= Kastros =

Kastros is an early Neolithic settlement in Cyprus.

==Location==
Kastros lies at the north-easternmost tip of the Karpas Peninsula (Cape Apostolos Andreas), about 4 km north of Apostolos Andreas Monastery. The settlement is situated on a little plateau at the steep flank of the limestone promontory, about halfway between the main plateau of the peninsula and the sea in a very inaccessible location.

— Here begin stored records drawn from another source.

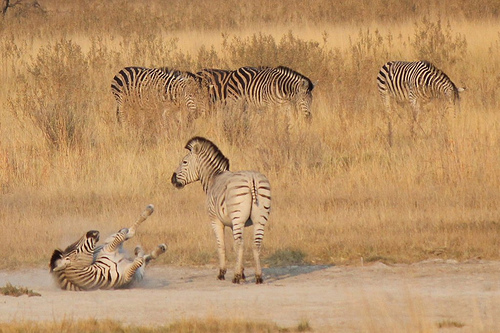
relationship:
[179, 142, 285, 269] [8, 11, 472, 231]
zebra on ground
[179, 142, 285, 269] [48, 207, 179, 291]
zebra looking at zebra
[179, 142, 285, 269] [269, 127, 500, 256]
zebra eating grassland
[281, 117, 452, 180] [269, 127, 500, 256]
weeds in grassland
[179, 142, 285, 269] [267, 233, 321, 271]
zebra casting shadow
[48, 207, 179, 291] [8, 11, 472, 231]
zebra lying on ground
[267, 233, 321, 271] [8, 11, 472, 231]
shadow on ground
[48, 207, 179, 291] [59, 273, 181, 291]
zebra rolling on its back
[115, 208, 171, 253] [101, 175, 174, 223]
hooves in air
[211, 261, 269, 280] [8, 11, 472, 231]
hooves standing on ground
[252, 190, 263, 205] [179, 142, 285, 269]
tail of zebra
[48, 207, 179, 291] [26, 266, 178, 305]
zebra lying on side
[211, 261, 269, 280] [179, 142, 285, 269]
hoot of zebra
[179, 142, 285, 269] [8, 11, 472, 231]
zebra on savanna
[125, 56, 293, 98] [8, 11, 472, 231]
zebras on savanna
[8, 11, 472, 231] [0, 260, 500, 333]
savanna above path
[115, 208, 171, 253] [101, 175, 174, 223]
zebralegs in air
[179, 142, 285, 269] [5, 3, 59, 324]
zebra looking left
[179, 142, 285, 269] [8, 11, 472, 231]
zebra in bush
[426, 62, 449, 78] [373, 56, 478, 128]
mane on zebra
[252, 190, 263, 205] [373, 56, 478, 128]
tail on zebra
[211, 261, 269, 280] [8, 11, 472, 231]
hooves on ground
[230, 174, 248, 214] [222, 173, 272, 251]
stripes on hindquarters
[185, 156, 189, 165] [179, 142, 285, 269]
eyes on zebra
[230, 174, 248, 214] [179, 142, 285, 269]
stripes on zebra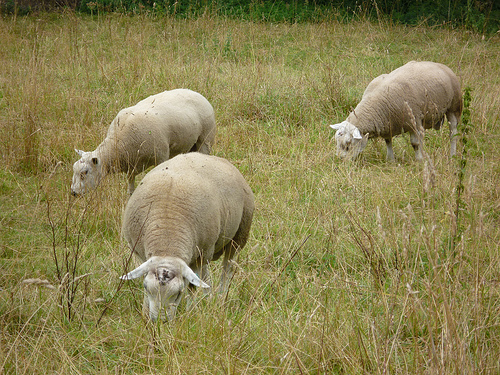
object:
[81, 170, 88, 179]
eye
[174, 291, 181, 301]
eye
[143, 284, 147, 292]
eye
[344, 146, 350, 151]
eye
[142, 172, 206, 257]
fleece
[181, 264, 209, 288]
ear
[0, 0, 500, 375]
field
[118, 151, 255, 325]
sheep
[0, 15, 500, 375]
pasture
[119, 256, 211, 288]
ears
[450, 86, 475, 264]
plant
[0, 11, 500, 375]
ground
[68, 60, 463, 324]
sheep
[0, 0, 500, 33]
green grass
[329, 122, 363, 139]
ears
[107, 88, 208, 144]
body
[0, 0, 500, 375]
grass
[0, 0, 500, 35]
trees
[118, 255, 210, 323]
head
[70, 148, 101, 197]
head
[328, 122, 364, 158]
head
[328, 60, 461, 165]
sheep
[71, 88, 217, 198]
sheep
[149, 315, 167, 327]
nose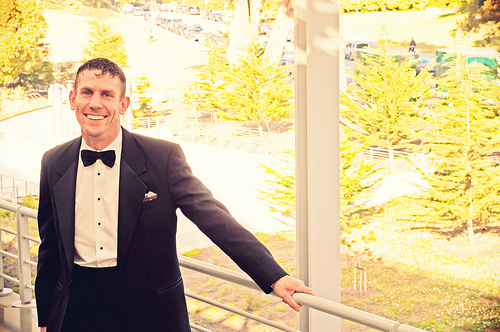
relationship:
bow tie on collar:
[81, 149, 116, 168] [76, 125, 150, 146]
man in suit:
[35, 57, 317, 332] [35, 125, 290, 329]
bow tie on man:
[78, 150, 117, 164] [35, 57, 317, 332]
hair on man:
[76, 57, 127, 80] [35, 57, 317, 332]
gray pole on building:
[291, 0, 344, 327] [1, 2, 353, 329]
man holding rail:
[12, 69, 226, 329] [212, 254, 416, 316]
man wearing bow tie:
[35, 57, 317, 332] [78, 145, 120, 172]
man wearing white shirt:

==History of excavations==
Between 1970 and 1973 three campaigns of excavations were conducted by a French team headed by Alain Le Brun. The excavation was interrupted by the 1974 Turkish invasion of Cyprus. Today, the structures remain open to the sky and are slowly eroding.

==Houses==
The settlement consists of small round or roundish houses. Their diameter is between 2.5 and 2.8 m, which gives a living surface of between 5 and 6.8 m2. The houses contain a hearth and sometimes container-bins in the floor. The walls are thin, composed of a single course of dry stone walling. Sometimes several of these are arranged around a common courtyard or stand on small platforms levelled into the hillside. Only one house has a more substantial wall (1.7 m thick) and the excavator thinks it might have had a different function to the rest of the structures.

==Other structures==
There are some small pits filled with charcoal and burned stones. It is believed they may have been used to prepare food or smoke meat, in the manner of the Polynesian pit ovens or the Irish fulachtaí fia.

==Burials==
One burial was discovered in a shallow trapezoidal pit measuring 0.75 by 0.45 m. The body lay on the back, with flexed legs, the head to the northeast, the face turned to the southeast. This type of burial also known from Khirokitia (group II). The burial was situated outside near a house, in contrast to Khirokitia, were all burials are situated inside the houses. The grave contained four small shells with drilled holes and one dentalium shell.

==Dating==
The site belongs to the aceramic Neolithic (PPN B) and dates to the 6th Millennium BC. There are three radiocarbon dates from the site (uncalibrated):

| Lab-number | feature | date BP | deviation |
|---|---|---|---|
| MC-803 | Pit 549 | 6410 | 200 |
| MC-805 | Occupation surface | 7775 | 125 |
| MC-803 | Occupation surface | 7450 | 120 |

==Finds==
The houses contain querns. Further finds include stone-vessels (shallow bowls and pots) and flint tools made from local flint from the Pentadaktylos mountains.

==Economy==
The carbonised remains of einkorn, emmer and some barley have been found. The relatively high proportion of rye-grass (Lolium sp.) has led van Zeist to suppose that it might not have been a weed, but grown as a crop. Among the pulses, lentils dominate, but peas, vetch and bitter vetch are represented as well. Wild pistachio, figs and olives, were also part of the diet.

==Sources==
- A. Le Brun, Cap Andreas – Kastros (Chypre). "Quelques resultats de la campagne de 1973." Paléorient 3, 1975/77, 305–310.
- Julie Hansen, "Ancient Neolithic plant remains in Cyprus: Clues to their origins?" In: S. Swiny, The earliest prehistory of Cyprus. From Colonization to exploitation. Cyprus American archaeological research institute Monograph Series 2 (Boston American School of oriental research 2001), 119–128.